Pensions Minister Ros Altmann has said outside players such as Amazon, Google or Facebook could take the pensions market by storm.
Speaking to the Financial Times, Altmann said she believes “outside disruptive players” will enter the market, as current pension providers have become “far too complacent”.
The Minister thinks the introduction of auto-enrolment has increased the problem; since 2012, over five million people have been auto-enrolled in workplace pensions, with millions more expected over the next two years.
“Pension companies previously didn’t engage with the end customer at all. They would sit there, waiting for a salesman to bring them the customer’s money[…]And so they designed products that the salesmen could sell rather than those customers actually needed,” she said.
However, Altmann stated that auto-enrolment means the government is “ensuring that millions of people are coming to the pensions industry without the needs for a salesman.” As a result, she said pension providers need to take a different approach to designing products and think about what is good for savers.
“I don’t think many people would argue that this was the case before. And certainly some of the issues that are being uncovered by the regulatory review of asset managers and what we know from past pensions scandals would suggest there is more the industry can be doing to treat customers well,” she stated.

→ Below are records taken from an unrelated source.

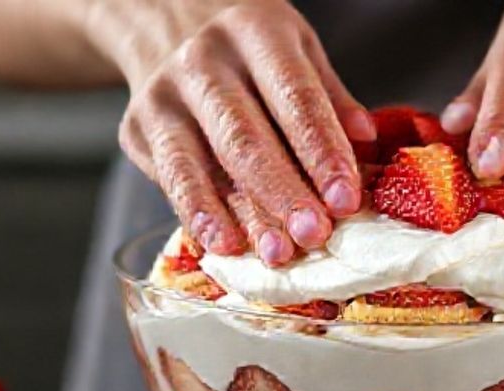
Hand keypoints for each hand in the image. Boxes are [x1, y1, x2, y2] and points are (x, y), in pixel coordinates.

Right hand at [85, 0, 372, 263]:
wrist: (166, 25)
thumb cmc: (249, 51)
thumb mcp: (297, 50)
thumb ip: (330, 98)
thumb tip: (366, 141)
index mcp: (255, 32)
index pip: (295, 98)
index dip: (322, 152)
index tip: (346, 199)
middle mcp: (204, 61)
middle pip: (247, 136)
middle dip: (284, 192)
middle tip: (315, 234)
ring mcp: (164, 95)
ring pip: (206, 163)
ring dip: (244, 214)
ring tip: (277, 253)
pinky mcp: (138, 129)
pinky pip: (173, 180)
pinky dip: (199, 216)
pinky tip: (224, 246)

Altmann said that she has no problem with companies making a profit but they must treat people fairly whilst achieving this.
“If providers don’t grasp this opportunity, don’t make the most of the opportunities provided by auto-enrolment, don’t treat customers well, then some disruptive outside players will. Other people will surely arrive because there is so much money at stake. In 2014, £80bn went into pensions. By 2020 it will be closer to £100bn.
“We don’t know who will come in yet because it hasn’t happened. It could be somebody we have never heard of who takes the market by storm, but it could also be Amazon, Google or Facebook,” she stated.
The head of Amazon China Doug Gurr has recently been appointed to the board of the Department for Work and Pensions as a non-executive director. Altmann was asked whether she has spoken to the companies about their interest in pensions, and said: “I can’t talk about that”.